Give all of the data again exactly as written, omitting every image.
--- Provided records Enclosed Below ---
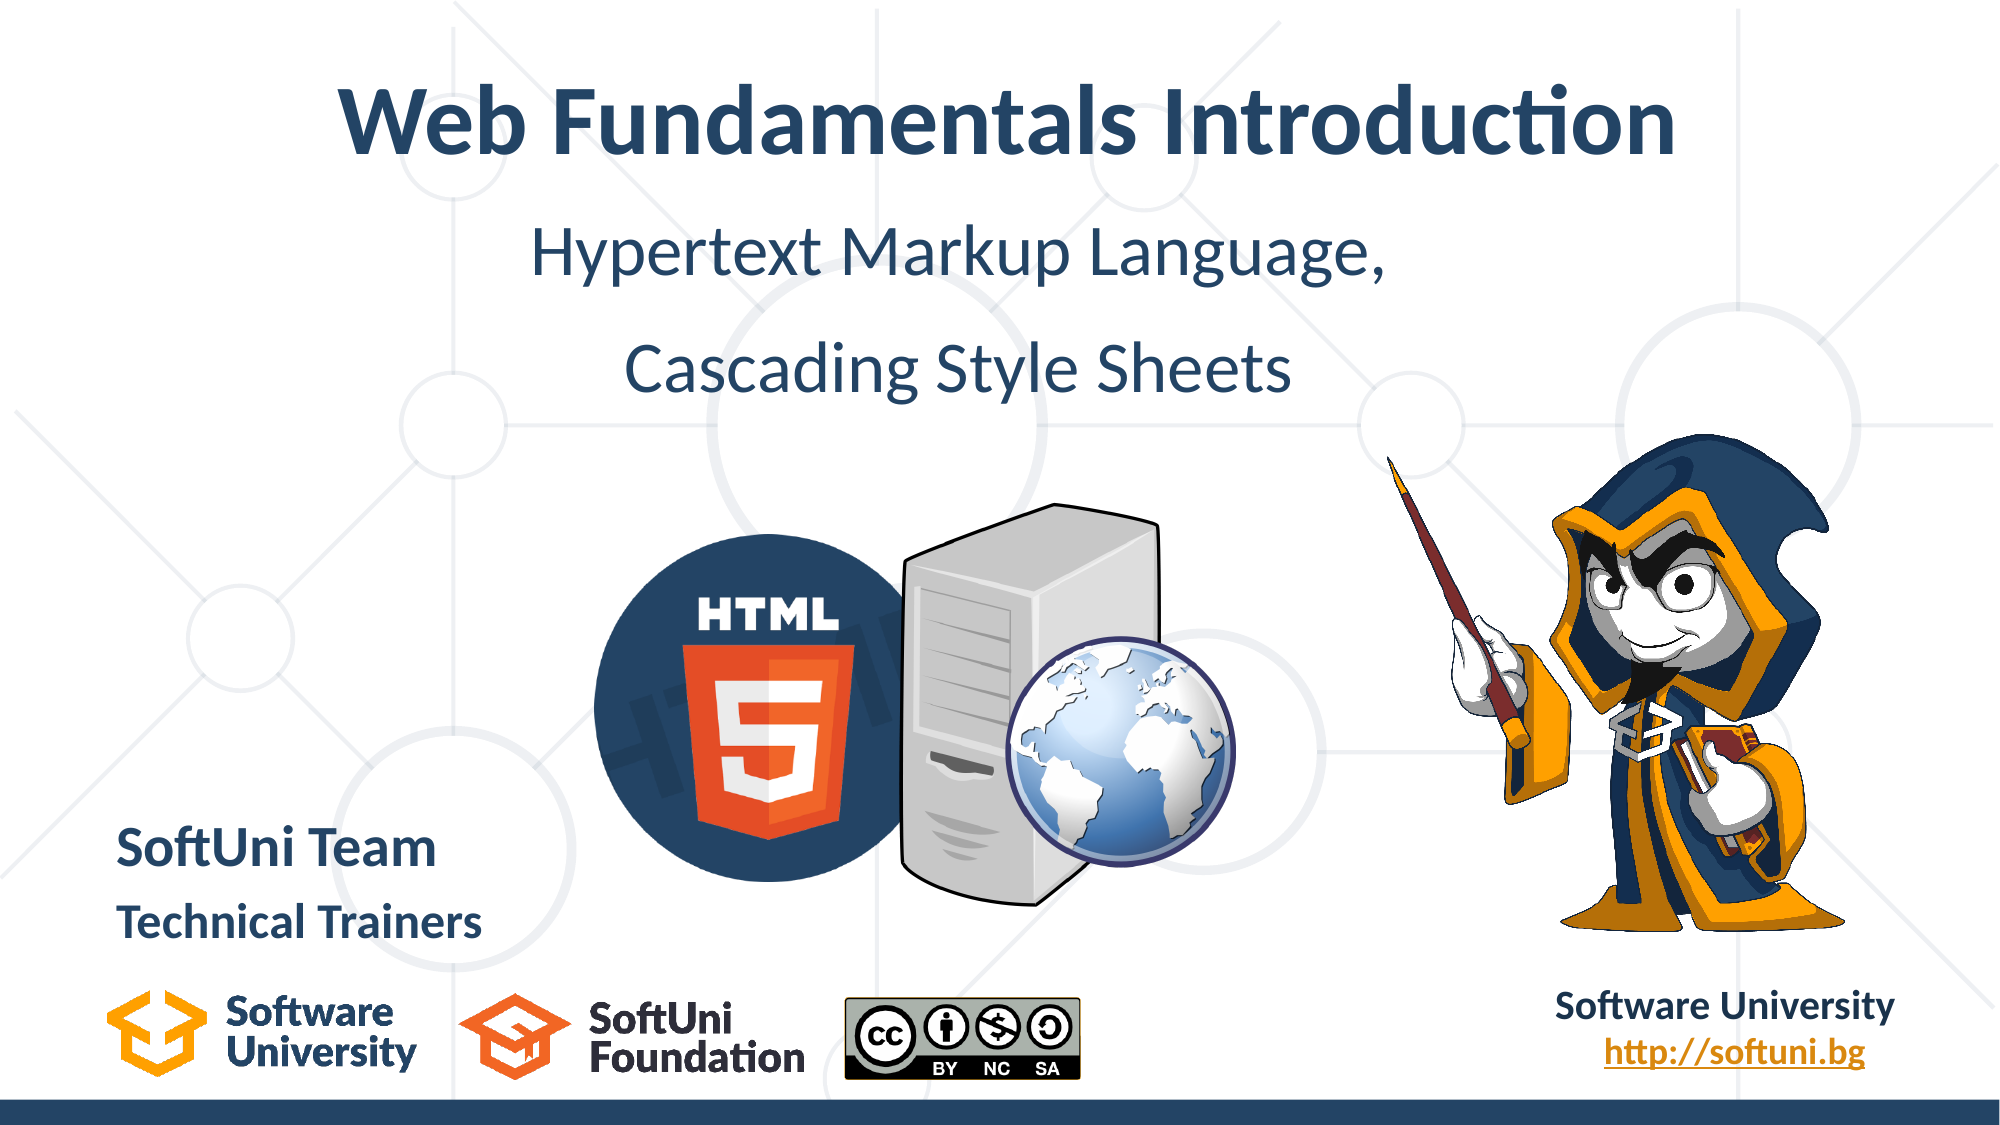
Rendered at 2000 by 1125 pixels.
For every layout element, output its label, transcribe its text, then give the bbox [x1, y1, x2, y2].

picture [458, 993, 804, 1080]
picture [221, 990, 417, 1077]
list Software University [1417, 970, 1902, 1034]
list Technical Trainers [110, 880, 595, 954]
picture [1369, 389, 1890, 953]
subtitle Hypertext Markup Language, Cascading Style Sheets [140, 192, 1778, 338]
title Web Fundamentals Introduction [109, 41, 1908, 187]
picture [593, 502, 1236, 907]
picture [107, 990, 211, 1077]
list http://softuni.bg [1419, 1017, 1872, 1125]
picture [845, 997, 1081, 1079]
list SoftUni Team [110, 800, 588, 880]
--- End of Enclosed Provided records ---
- _Answer box_:
Rendered at 2000 by 1125 pixels.
For every layout element, output its label, transcribe its text, then give the bbox [x1, y1, x2, y2].

picture [458, 993, 804, 1080]
picture [221, 990, 417, 1077]
list Software University [1417, 970, 1902, 1034]
list Technical Trainers [110, 880, 595, 954]
picture [1369, 389, 1890, 953]
subtitle Hypertext Markup Language, Cascading Style Sheets [140, 192, 1778, 338]
title Web Fundamentals Introduction [109, 41, 1908, 187]
picture [593, 502, 1236, 907]
picture [107, 990, 211, 1077]
list http://softuni.bg [1419, 1017, 1872, 1125]
picture [845, 997, 1081, 1079]
list SoftUni Team [110, 800, 588, 880]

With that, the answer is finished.